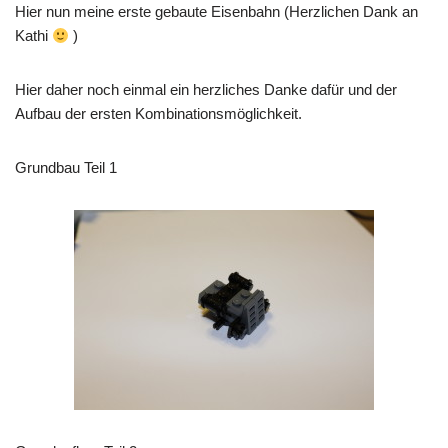
Hier nun meine erste gebaute Eisenbahn (Herzlichen Dank an
Kathi
)
Hier daher noch einmal ein herzliches Danke dafür und der
Aufbau der ersten Kombinationsmöglichkeit.
Grundbau Teil 1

_ _ _

> Request: Can you update the data by replacing "Eisenbahn" with "Spielzeugeisenbahn", leaving everything else unchanged and the pictures out?

> Output for this task:
Hier nun meine erste gebaute Spielzeugeisenbahn (Herzlichen Dank an
Kathi
)
Hier daher noch einmal ein herzliches Danke dafür und der
Aufbau der ersten Kombinationsmöglichkeit.
Grundbau Teil 1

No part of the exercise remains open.